All You Need To Know About The Momentum Investment Strategy
Looking to invest in share market and ride the wave of market momentum? The momentum investment strategy might be the ticket to turning your portfolio into a high-flying rocket ship.
What is the momentum investment strategy?
In one sentence, momentum investing refers to making share market investments in the stocks that have been performing well and selling those that have been showing a downward trend.
The concept behind momentum investing
As opposed to long-term investment strategies that praise holding on to stocks even when the market conditions are going wayward, momentum investing encourages investors to act on opportunities. The concept behind momentum investing is that the stocks that have recently been performing well are likely to perform well for a few months or even years. It increases the chances of an investor gaining more returns in less time. Momentum investments can be easily made through a trading app or website.

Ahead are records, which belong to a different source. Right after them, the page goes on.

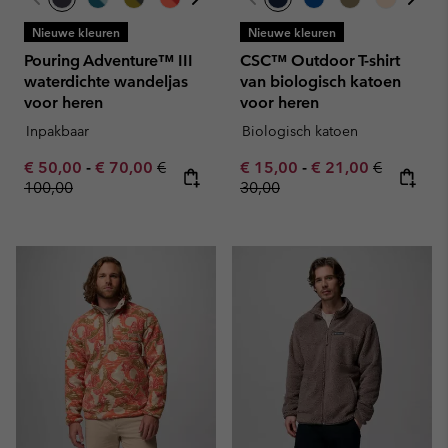
Nieuwe kleuren
Nieuwe kleuren
Pouring Adventure™ III
CSC™ Outdoor T-shirt
waterdichte wandeljas
van biologisch katoen
voor heren
voor heren
Inpakbaar
Biologisch katoen
Minimum sale price:
Maximum sale price:
Regular price:
Minimum sale price:
Maximum sale pric
Regular pr
€ 50,00
-
€ 70,00
€
€ 15,00
-
€ 21,00
€
100,00
30,00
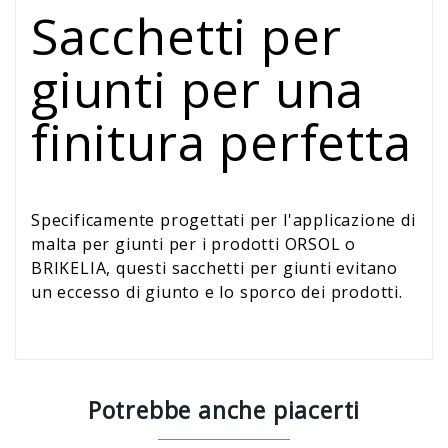
Sacchetti per
giunti per una
finitura perfetta
Specificamente progettati per l'applicazione di
malta per giunti per i prodotti ORSOL o
BRIKELIA, questi sacchetti per giunti evitano
un eccesso di giunto e lo sporco dei prodotti.
Potrebbe anche piacerti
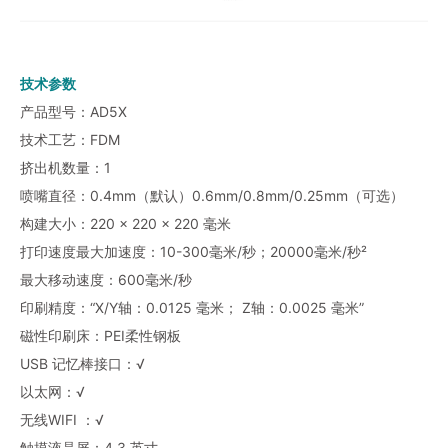
技术参数
产品型号：AD5X
技术工艺：FDM
挤出机数量：1
喷嘴直径：0.4mm（默认）0.6mm/0.8mm/0.25mm（可选）
构建大小：220 × 220 × 220 毫米
打印速度最大加速度：10-300毫米/秒；20000毫米/秒²
最大移动速度：600毫米/秒
印刷精度：“X/Y轴：0.0125 毫米； Z轴：0.0025 毫米”
磁性印刷床：PEI柔性钢板
USB 记忆棒接口：√
以太网：√
无线WIFI ：√
触摸液晶屏：4.3 英寸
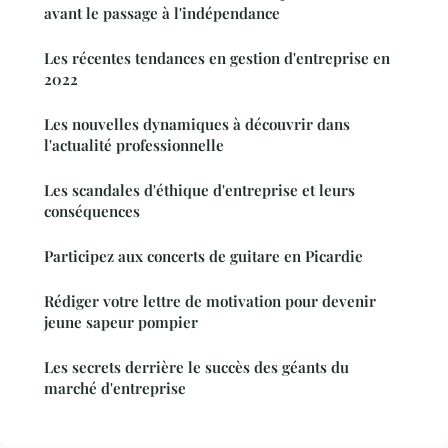
avant le passage à l'indépendance
Les récentes tendances en gestion d'entreprise en
2022
Les nouvelles dynamiques à découvrir dans
l'actualité professionnelle
Les scandales d'éthique d'entreprise et leurs
conséquences
Participez aux concerts de guitare en Picardie
Rédiger votre lettre de motivation pour devenir
jeune sapeur pompier
Les secrets derrière le succès des géants du
marché d'entreprise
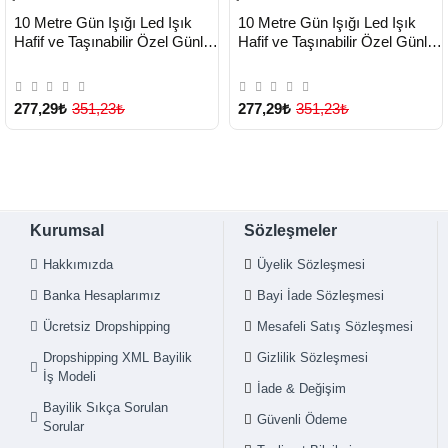
HIZLI
HIZLI
Yeni Ürün
Yeni Ürün
10 Metre Gün Işığı Led Işık
10 Metre Gün Işığı Led Işık
TESLİMAT
TESLİMAT
Hafif ve Taşınabilir Özel Günler
Hafif ve Taşınabilir Özel Günler
İçin - Lisinya
İçin - Lisinya
277,29₺
351,23₺
277,29₺
351,23₺
Kurumsal
Sözleşmeler
Hakkımızda
Üyelik Sözleşmesi
Banka Hesaplarımız
Bayi İade Sözleşmesi
Ücretsiz Dropshipping
Mesafeli Satış Sözleşmesi
Dropshipping XML Bayilik
Gizlilik Sözleşmesi
İş Modeli
İade & Değişim
Bayilik Sıkça Sorulan
Güvenli Ödeme
Sorular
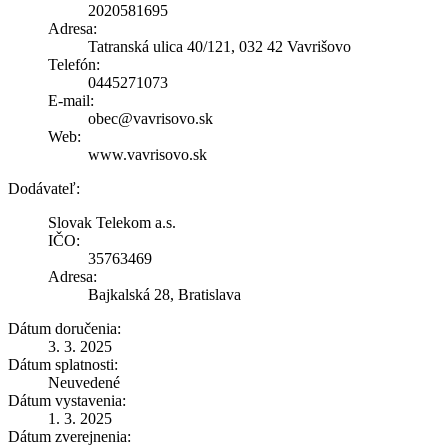
2020581695
Adresa:
Tatranská ulica 40/121, 032 42 Vavrišovo
Telefón:
0445271073
E-mail:
obec@vavrisovo.sk
Web:
www.vavrisovo.sk
Dodávateľ:
Slovak Telekom a.s.
IČO:
35763469
Adresa:
Bajkalská 28, Bratislava
Dátum doručenia:
3. 3. 2025
Dátum splatnosti:
Neuvedené
Dátum vystavenia:
1. 3. 2025
Dátum zverejnenia:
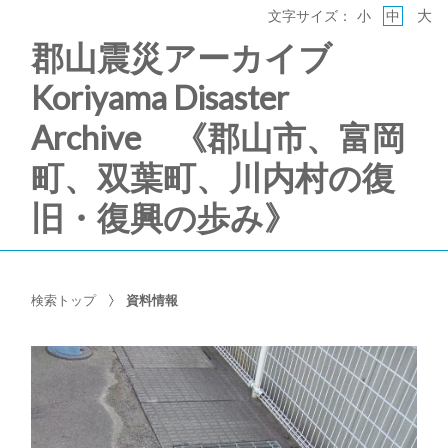
大
文字サイズ：
小
中
郡山震災アーカイブ
Koriyama Disaster
Archive 《郡山市、富岡
町、双葉町、川内村の復
旧・復興の歩み》
検索トップ
資料情報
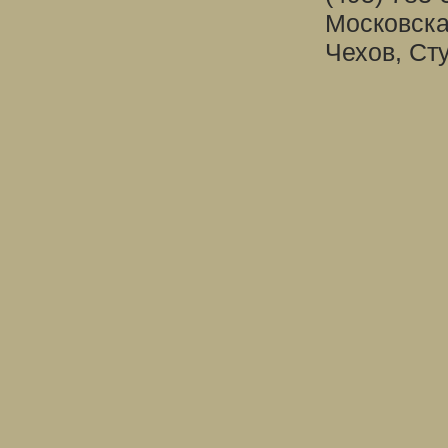
Московска
Чехов, Ст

As implied by the word ‘momentum,’ investors with a trading account compare stock performances against time and cherry-pick the ones that show the highest progress. Simultaneously, investors sell stocks that have been dry for a while in momentum investing.
How to select stocks?
Set the time frame: When using this investment technique, it’s important to standardize the time frame you’ll be assessing the stock performances over. Not doing so can result in inaccurate performance results, eventually leading to wrong investment decisions.

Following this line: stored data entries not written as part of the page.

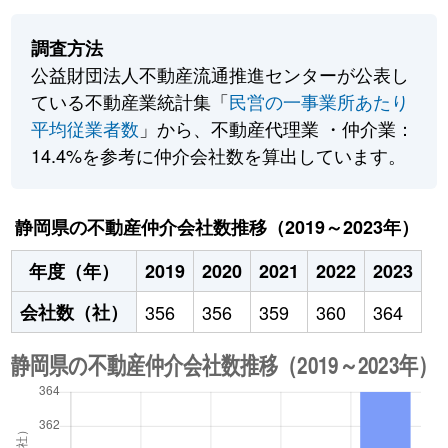
調査方法
公益財団法人不動産流通推進センターが公表し
ている不動産業統計集「
民営の一事業所あたり
平均従業者数
」から、不動産代理業 ・仲介業：
14.4%を参考に仲介会社数を算出しています。
静岡県の不動産仲介会社数推移（2019～2023年）
年度（年）
2019
2020
2021
2022
2023
会社数（社）
356
356
359
360
364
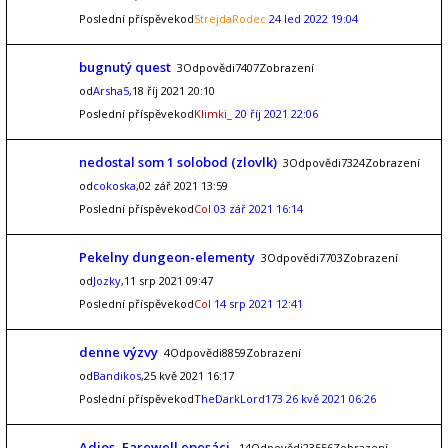
Poslední příspěvekod
StrejdaRodec
24 led 2022 19:04
bugnutý quest
3Odpovědi7407Zobrazení
od
Arsha5
,18 říj 2021 20:10
Poslední příspěvekod
Klimki_
20 říj 2021 22:06
nedostal som 1 solobod (zlovlk)
3Odpovědi7324Zobrazení
od
cokoska
,02 zář 2021 13:59
Poslední příspěvekod
Col
03 zář 2021 16:14
Pekelny dungeon-elementy
3Odpovědi7703Zobrazení
od
Jozky
,11 srp 2021 09:47
Poslední příspěvekod
Col
14 srp 2021 12:41
denne výzvy
4Odpovědi8859Zobrazení
od
Bandikos
,25 kvě 2021 16:17
Poslední příspěvekod
TheDarkLord173
26 kvě 2021 06:26
Adios, Farewell epesáci.
14Odpovědi23556Zobrazení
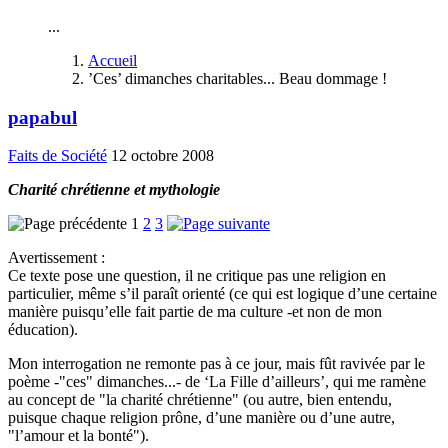
...
Accueil
’Ces’ dimanches charitables... Beau dommage !
papabul
Faits de Société
12 octobre 2008
Charité chrétienne et mythologie
1
2
3
Avertissement :
Ce texte pose une question, il ne critique pas une religion en
particulier, même s’il paraît orienté (ce qui est logique d’une certaine
manière puisqu’elle fait partie de ma culture -et non de mon
éducation).
Mon interrogation ne remonte pas à ce jour, mais fût ravivée par le
poème -"ces" dimanches...- de ‘La Fille d’ailleurs’, qui me ramène
au concept de "la charité chrétienne" (ou autre, bien entendu,
puisque chaque religion prône, d’une manière ou d’une autre,
"l’amour et la bonté").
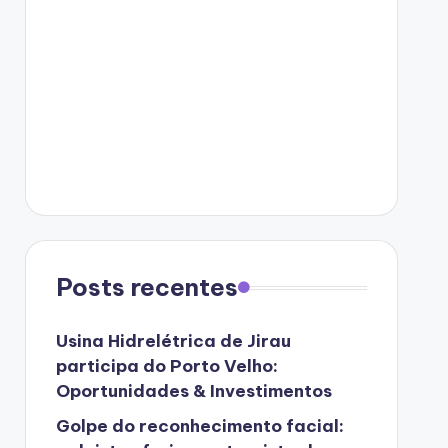
Posts recentes
Usina Hidrelétrica de Jirau
participa do Porto Velho:
Oportunidades & Investimentos
Golpe do reconhecimento facial:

Select a trustable chart: After you’ve fixated your mind on the timeframe, the next step is to find a reliable chart or screener that best fits your investment appetite. You can look at the official nifty live charts or select any other screener.

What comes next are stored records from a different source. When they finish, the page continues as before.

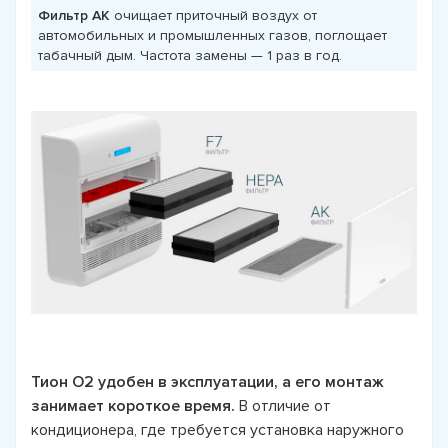
Фильтр АК
очищает приточный воздух от
автомобильных и промышленных газов, поглощает
табачный дым. Частота замены — 1 раз в год.
Тион О2 удобен в эксплуатации, а его монтаж
занимает короткое время.
В отличие от
кондиционера, где требуется установка наружного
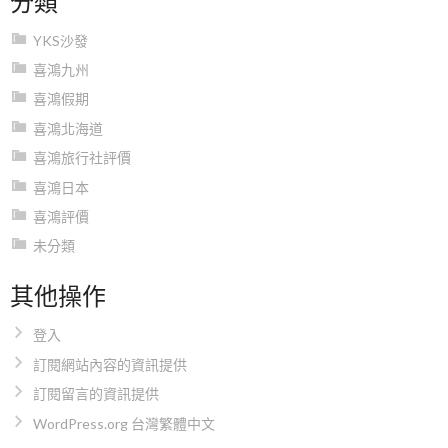
YKS沙發
喜鴻九州
喜鴻假期
喜鴻北海道
喜鴻旅行社評價
喜鴻日本
喜鴻評價
未分類
其他操作
登入
訂閱網站內容的資訊提供
訂閱留言的資訊提供
WordPress.org 台灣繁體中文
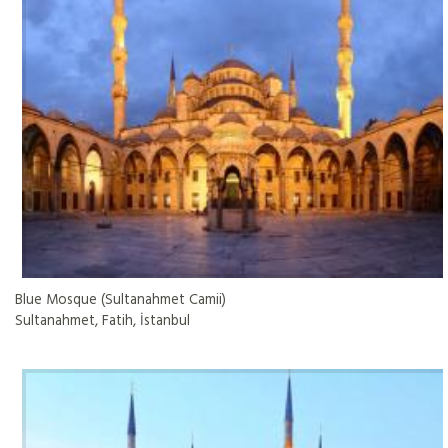
Blue Mosque (Sultanahmet Camii)
Sultanahmet, Fatih, İstanbul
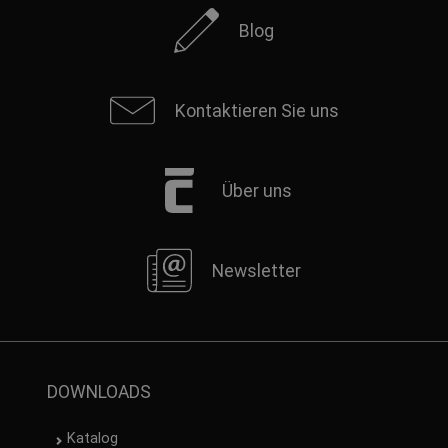
Blog
Kontaktieren Sie uns
Über uns
Newsletter
DOWNLOADS
Katalog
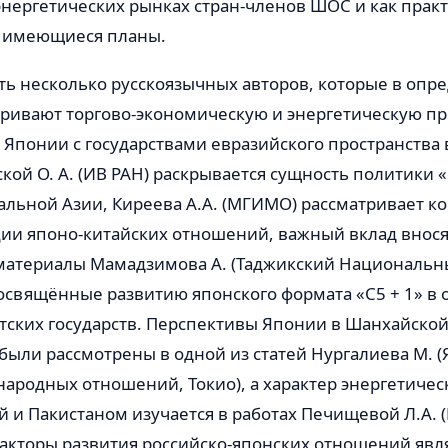
энергетических рынках стран-членов ШОС и как прак
 имеющиеся планы.
ть несколько русскоязычных авторов, которые в опр
тривают торгово-экономическую и энергетическую п
Японии с государствами евразийского пространства в
кой О. А. (ИВ РАН) раскрывается сущность политики 
альной Азии, Киреева А.А. (МГИМО) рассматривает 
ии японо-китайских отношений, важный вклад внося
материалы Мамадзимова А. (Таджикский Националь
посвящённые развитию японского формата «С5 + 1» в
тских государств. Перспективы Японии в Шанхайско
были рассмотрены в одной из статей Нургалиева М. 
ародных отношений, Токио), а характер энергетиче
 и Пакистаном изучается в работах Печищевой Л.А. (
акторы развития российско-японских отношений явл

Make a list: It’s a great way to shortlist stocks with high potential to give higher returns in less time. Once you’ve filtered the stock list on the chart or screener, consider making a list of the high-performing and low-performing stocks. It’s also essential to monitor your existing stocks showing a downward trend. In that case, it’s time to sell them off.
Downsides of momentum investing:
While momentum investing can sound like a great strategy for generating more returns in less time, they come with a few downsides that an investor should be wary of before proceeding with this strategy.
Limited upside potential: In momentum investing, investors decide to invest after seeing a positive trend. This fact also implies that the stock has limited progress potential in the future. In other words, it may not do as well as when the investor decided to invest in the stock.
Emotional bias: Investment decisions are dependent on emotions and intuition. Making quick decisions without thinking about long-term success in momentum investing can be a recipe for a loss. In hindsight, an investor may neglect their long-term investment plan and quickly let go of low-performing stocks.
Limited diversification: Stock trends may be affected by seasonality. Thus, one stock type might do well in the selected time frame. If investors buy stocks of just one type, they increase their risk by limiting opportunities for diversification.
In summary, momentum investing may be a great investment strategy for some investors willing to accept the risk. Momentum investing is advisable when the investor understands the market conditions and stock trends. Nonetheless, investors need to be realistic about their expectations for their desired returns.